The private health insurance and pharmaceutical industries are each spending hundreds of millions of dollars in advertising and political funding to convince us that they should be the only option for health care. This effort will continue despite having the pandemic expose the inherit problems with our for-profit, fractionated, healthcare system.
There is no ideal health care system, but the health care system we have now is arguably the least perfect system possible due to its high costs and inefficiencies. We need an affordable, universal, easily accessible system under minimal political influence that can coordinate care in times of national medical emergencies such as a pandemic. This includes the need for basic health insurance that is independent of one’s employment.

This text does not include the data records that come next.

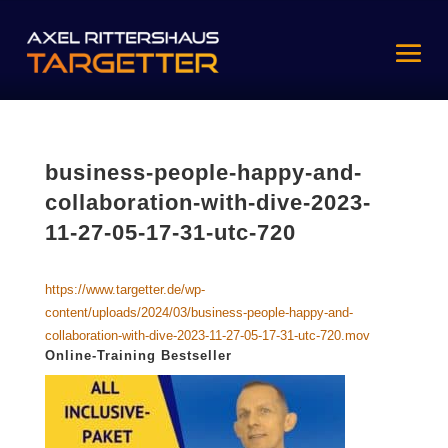
business-people-happy-and-
collaboration-with-dive-2023-
11-27-05-17-31-utc-720
https://www.targetter.de/wp-
content/uploads/2024/03/business-people-happy-and-
collaboration-with-dive-2023-11-27-05-17-31-utc-720.mov
Online-Training Bestseller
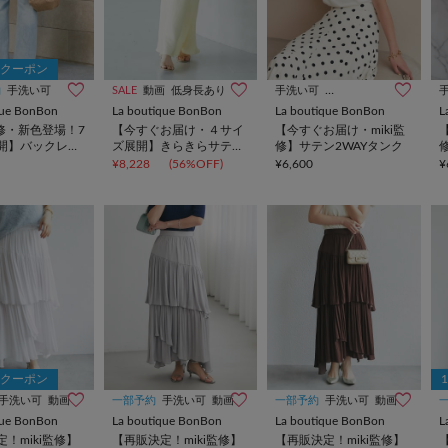
Fクーポン
約
手洗い可
SALE
動画
低身長あり
手洗い可
オケージョン
インフル
que BonBon
La boutique BonBon
La boutique BonBon
L
監修・新色登場！7
【今すぐお届け・４サイ
【今すぐお届け・miki監
開】バックレー
ズ展開】きらきらサテン
修】サテン2WAYタンク
デニムフレアパ
ロングナロースカート
¥8,228
(56%OFF)
¥6,600
¥
Fクーポン
手洗い可
動画
一部予約
手洗い可
動画
一部予約
手洗い可
動画
que BonBon
La boutique BonBon
La boutique BonBon
L
！miki監修】
【再販決定！miki監修】
【再販決定！miki監修】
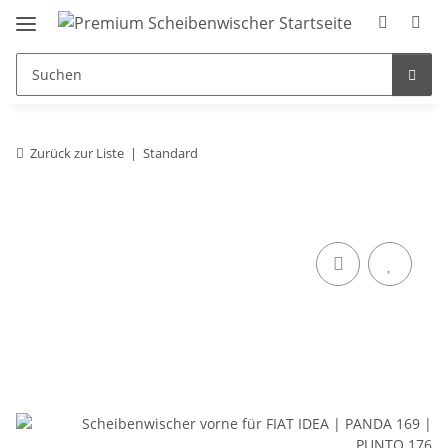
Zurück zur Liste
Standard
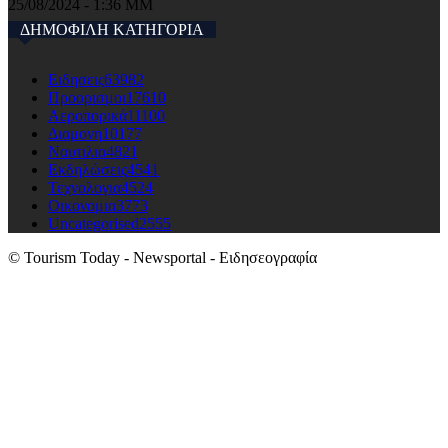
25/08/2024 - 1:36 ΜΜ
ΔΗΜΟΦΙΛΗ ΚΑΤΗΓΟΡΙΑ
Ειδησεις
63982
Προορισμοι
17610
Αεροπορικά
11100
Διαμονη
10177
Ναυτιλια
4821
Εκδηλώσεις
4541
Τεχνολογια
4524
Οικονομια
3773
Uncategorised
2555
© Tourism Today - Newsportal - Ειδησεογραφία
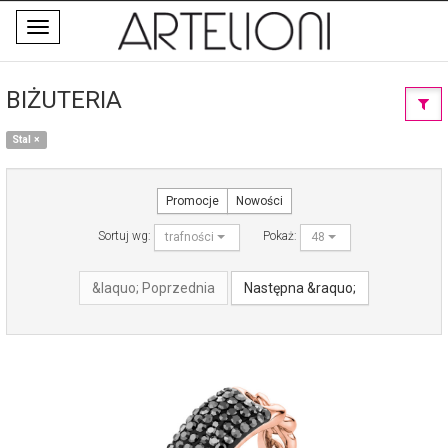
Toggle
navigation
BIŻUTERIA
Stal
×
Promocje
Nowości
Sortuj wg:
Pokaż:
trafności
48
&laquo; Poprzednia
Następna &raquo;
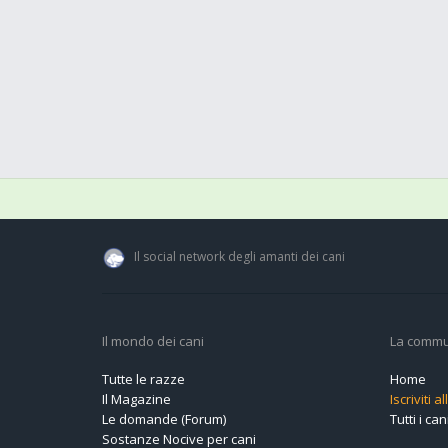
Il social network degli amanti dei cani
Il mondo dei cani
La commu
Tutte le razze
Home
Il Magazine
Iscriviti 
Le domande (Forum)
Tutti i cani
Sostanze Nocive per cani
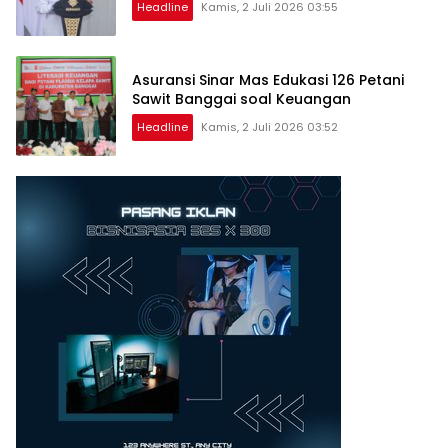
Headline
Kamis, 2 Juli 2026 03:55
Asuransi Sinar Mas Edukasi 126 Petani
Sawit Banggai soal Keuangan
Headline
Kamis, 2 Juli 2026 03:52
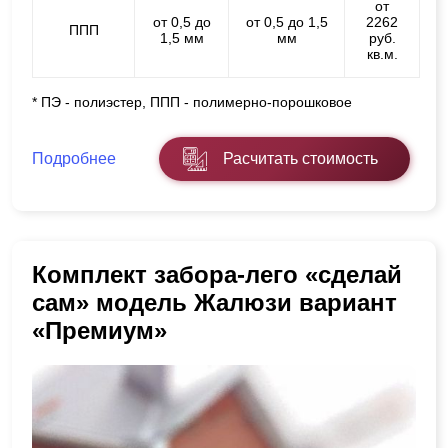
от
от 0,5 до
от 0,5 до 1,5
2262
ППП
1,5 мм
мм
руб.
кв.м.
* ПЭ - полиэстер, ППП - полимерно-порошковое
Подробнее
Расчитать стоимость
Комплект забора-лего «сделай
сам» модель Жалюзи вариант
«Премиум»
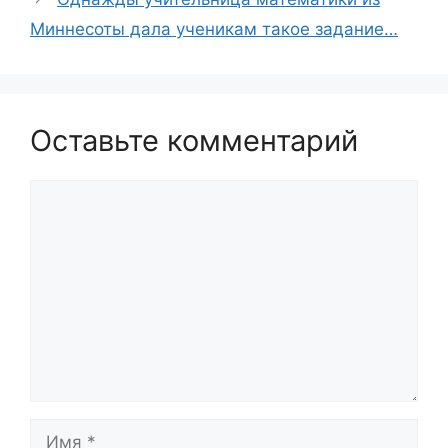
Миннесоты дала ученикам такое задание…
Оставьте комментарий
Комментарий
Имя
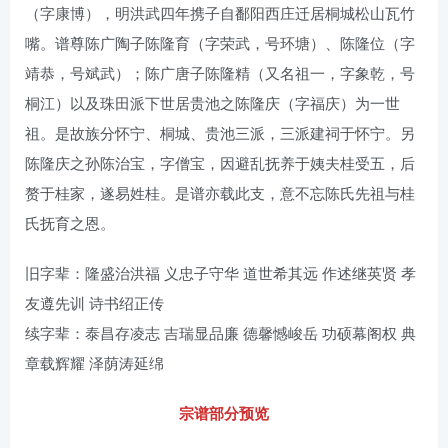
（字康博），明洪武四年携子自鄱阳西庄迁居桐城松山瓦竹
嘴。谱尊陈广陶子陈隆育（字荣武，号环塘）、陈隆位（字
靖恭，号斌武）；陈广唐子陈隆精（又名祖一，字象乾，号
桐江）以及珠田派下世居贵池之陈隆庆（字福庆）为一世
祖。是故族分怀宁、桐城、贵池三派，三派建祠于怀宁。另
陈隆庆之孙陈治宝，字僧宝，因避乱抚养于姨夫桂受五，后
赘于桂家，遂易姓桂。是谱亦载此支，意不忘陈氏先祖与桂
氏抚育之恩。
旧字辈：隆盛治洪福 义忠子守华 道世希其远 作述继英贤 孝
友遵先训 诗书绍正传
续字辈：泰昌存凌志 吉瑞显品廉 德馨憾峻岳 功硕幕阁权 典
章载辉耀 泽荫涛延绵
宗谱部分预览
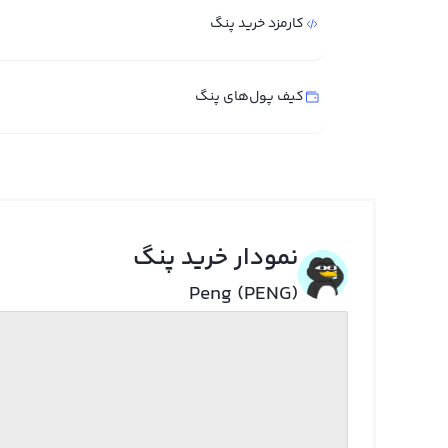
کارمزد خرید پنگ
کیف پول‌های پنگ
نمودار خرید پنگ
Peng (PENG)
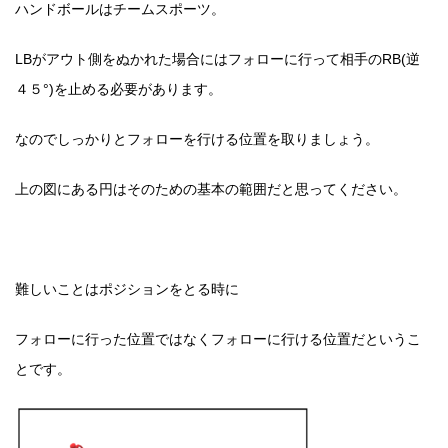
ハンドボールはチームスポーツ。
LBがアウト側をぬかれた場合にはフォローに行って相手のRB(逆
４５°)を止める必要があります。
なのでしっかりとフォローを行ける位置を取りましょう。
上の図にある円はそのための基本の範囲だと思ってください。
難しいことはポジションをとる時に
フォローに行った位置ではなくフォローに行ける位置だというこ
とです。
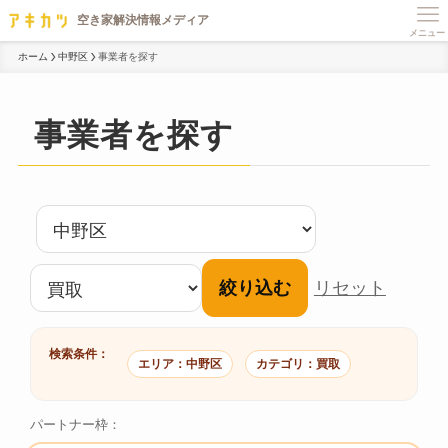
メニュー
ホーム
中野区
事業者を探す
事業者を探す
絞り込む
リセット
検索条件：
エリア：中野区
カテゴリ：買取
パートナー枠：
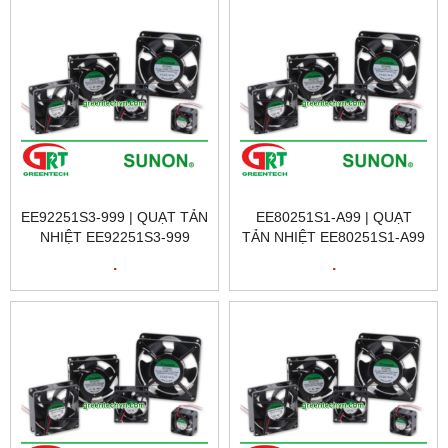
EE92251S3-999 | QUẠT TẢN
EE80251S1-A99 | QUẠT
NHIỆT EE92251S3-999
TẢN NHIỆT EE80251S1-A99
SUNON | QUẠT TẢN NHIỆT
SUNON | QUẠT TẢN NHIỆT
.
.
TỦ ĐIỆN EE92251S3-999 |
TỦ ĐIỆN EE80251S1-A99 |
SUNON VIETNAM
SUNON VIETNAM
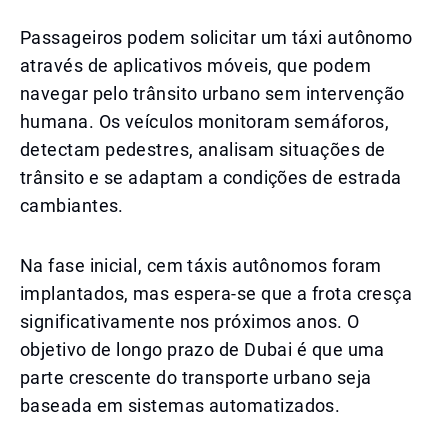
Passageiros podem solicitar um táxi autônomo
através de aplicativos móveis, que podem
navegar pelo trânsito urbano sem intervenção
humana. Os veículos monitoram semáforos,
detectam pedestres, analisam situações de
trânsito e se adaptam a condições de estrada
cambiantes.
Na fase inicial, cem táxis autônomos foram
implantados, mas espera-se que a frota cresça
significativamente nos próximos anos. O
objetivo de longo prazo de Dubai é que uma
parte crescente do transporte urbano seja
baseada em sistemas automatizados.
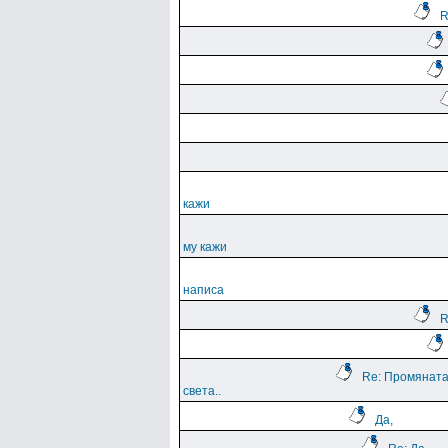
R
кажи
му кажи
написа
R
Re: Промяната
света..
Да,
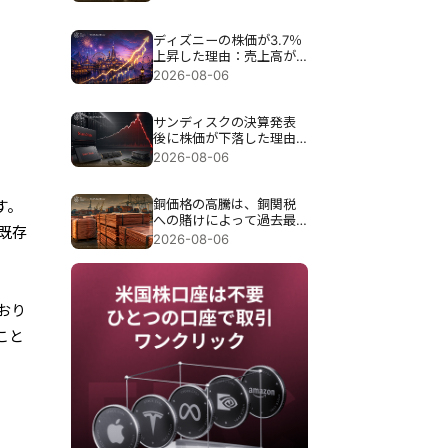
ディズニーの株価が3.7％
上昇した理由：売上高が
予想を下回ったにもかか
2026-08-06
わらず、なぜ上昇したの
か？
サンディスクの決算発表
後に株価が下落した理由
は、過去最高の89億7000
2026-08-06
万ドルの売上高にもかか
わらず約13％急落したこ
とだ。
銅価格の高騰は、銅関税
す。
への賭けによって過去最
既存
高の6,703ドルまで押し上
2026-08-06
げられた。
おり
こと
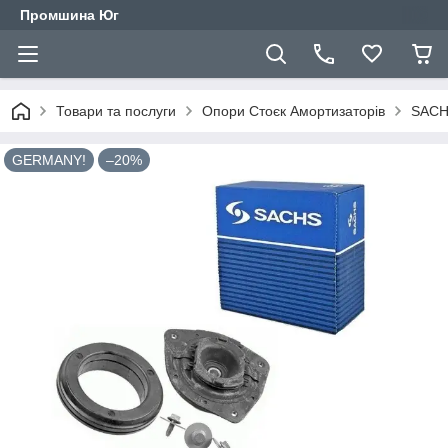
Промшина Юг
Товари та послуги
Опори Стоєк Амортизаторів
SACHS
GERMANY!
–20%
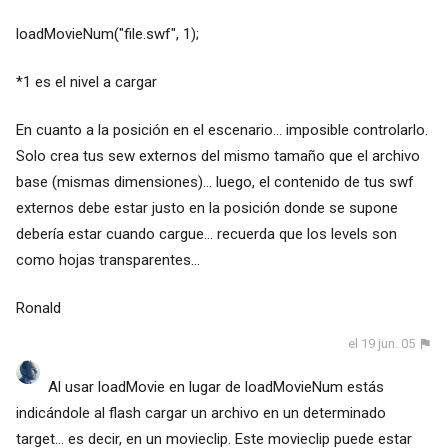
loadMovieNum("file.swf", 1);
*1 es el nivel a cargar
En cuanto a la posición en el escenario... imposible controlarlo.
Solo crea tus sew externos del mismo tamaño que el archivo
base (mismas dimensiones)... luego, el contenido de tus swf
externos debe estar justo en la posición donde se supone
debería estar cuando cargue... recuerda que los levels son
como hojas transparentes...
Ronald
el 19 jun. 05
Al usar loadMovie en lugar de loadMovieNum estás
indicándole al flash cargar un archivo en un determinado
target... es decir, en un movieclip. Este movieclip puede estar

Our current Medicare system is an example often cited that comes close to meeting those needs listed above. Expanding that system would be costly and cause an increase in taxes to support it which would be more than offset by not having to pay higher premiums. We would be able to eliminate other government programs that are more expensive (Medicaid, CHIP).
But that is only one possible solution for replacing the present system which costs more money and more paperwork. In other health care systems, Americans would actually see an increase in their disposable income and fewer medical bills. We would also see a faster and better coordinated response to future pandemics.
There may be other options to consider as well, but those options might require recreating a whole new system of care.
Most importantly, whatever option we choose, a universal health care system would address the need for preventive care which would save Americans sick days, hospitalizations, paperwork, time and money. It would also make us better prepared to weather or even prevent the next pandemic.